WHAT IS REQUIRED
For the word "githubusercontent", count the lines of the data that include it and give only the total.

※

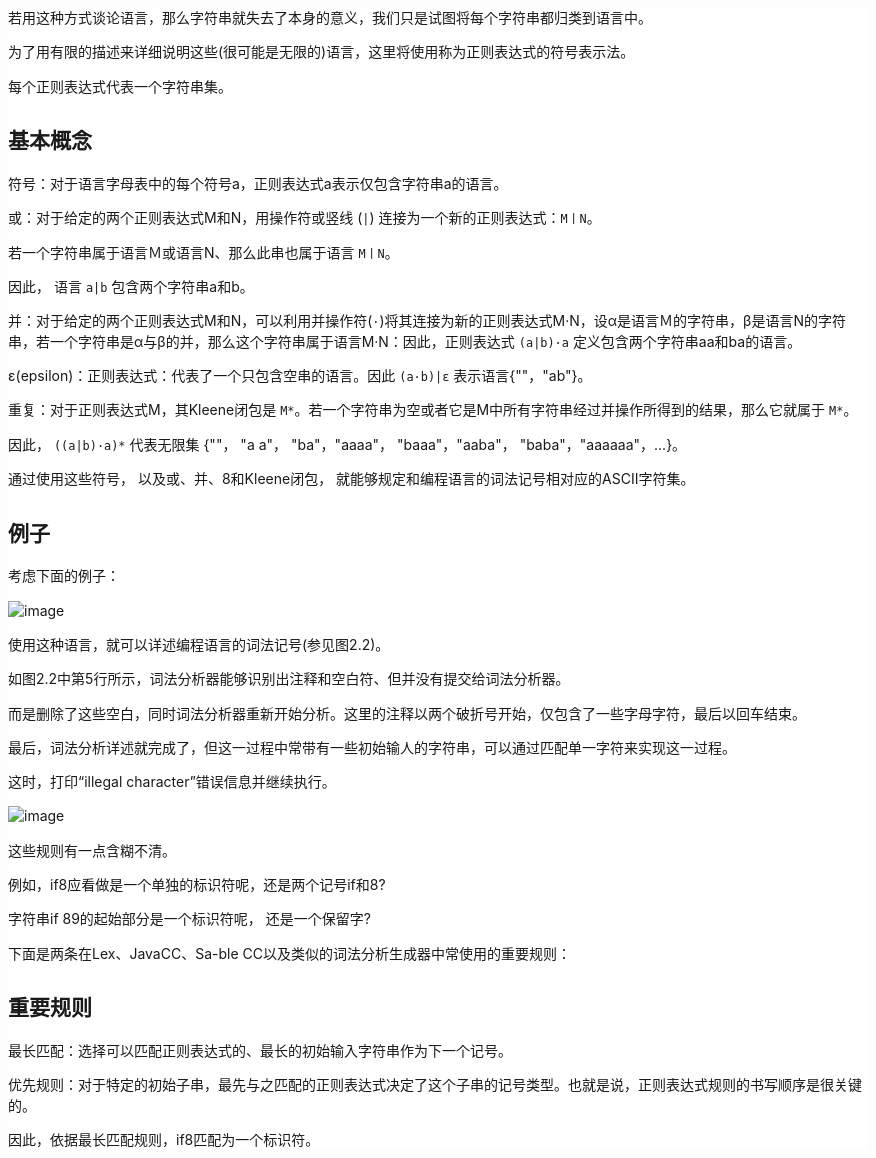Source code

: 若用这种方式谈论语言，那么字符串就失去了本身的意义，我们只是试图将每个字符串都归类到语言中。

为了用有限的描述来详细说明这些(很可能是无限的)语言，这里将使用称为正则表达式的符号表示法。

每个正则表达式代表一个字符串集。

## 基本概念

符号：对于语言字母表中的每个符号a，正则表达式a表示仅包含字符串a的语言。

或：对于给定的两个正则表达式M和N，用操作符或竖线 (`|`) 连接为一个新的正则表达式：`M丨N`。

若一个字符串属于语言Ｍ或语言N、那么此串也属于语言 `M丨N`。

因此， 语言 `a|b` 包含两个字符串a和b。

并：对于给定的两个正则表达式M和N，可以利用并操作符(`·`)将其连接为新的正则表达式M·N，设α是语言Ｍ的字符串，β是语言N的字符串，若一个字符串是α与β的并，那么这个字符串属于语言M·N：因此，正则表达式 `(a|b)·a` 定义包含两个字符串aa和ba的语言。

ε(epsilon)：正则表达式：代表了一个只包含空串的语言。因此 `(a·b)|ε` 表示语言{""，"ab"}。

重复：对于正则表达式M，其Kleene闭包是 `M*`。若一个字符串为空或者它是M中所有字符串经过并操作所得到的结果，那么它就属于 `M*`。

因此， `((a|b)·a)*` 代表无限集 {""， "a a"， "ba"，"aaaa"， "baaa"，"aaba"， "baba"，"aaaaaa"，...}。

通过使用这些符号， 以及或、并、8和Kleene闭包， 就能够规定和编程语言的词法记号相对应的ASCII字符集。

## 例子

考虑下面的例子：

![image](https://user-images.githubusercontent.com/18375710/83988125-ec101980-a974-11ea-92f8-abaf628eda14.png)

使用这种语言，就可以详述编程语言的词法记号(参见图2.2)。

如图2.2中第5行所示，词法分析器能够识别出注释和空白符、但并没有提交给词法分析器。

而是删除了这些空白，同时词法分析器重新开始分析。这里的注释以两个破折号开始，仅包含了一些字母字符，最后以回车结束。

最后，词法分析详述就完成了，但这一过程中常带有一些初始输人的字符串，可以通过匹配单一字符来实现这一过程。

这时，打印“illegal character”错误信息并继续执行。

![image](https://user-images.githubusercontent.com/18375710/83988161-0813bb00-a975-11ea-8682-6aa936740151.png)

这些规则有一点含糊不清。

例如，if8应看做是一个单独的标识符呢，还是两个记号if和8?

字符串if 89的起始部分是一个标识符呢， 还是一个保留字?

下面是两条在Lex、JavaCC、Sa-ble CC以及类似的词法分析生成器中常使用的重要规则：

## 重要规则

最长匹配：选择可以匹配正则表达式的、最长的初始输入字符串作为下一个记号。

优先规则：对于特定的初始子串，最先与之匹配的正则表达式决定了这个子串的记号类型。也就是说，正则表达式规则的书写顺序是很关键的。

因此，依据最长匹配规则，if8匹配为一个标识符。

※

TASK RESPONSE
2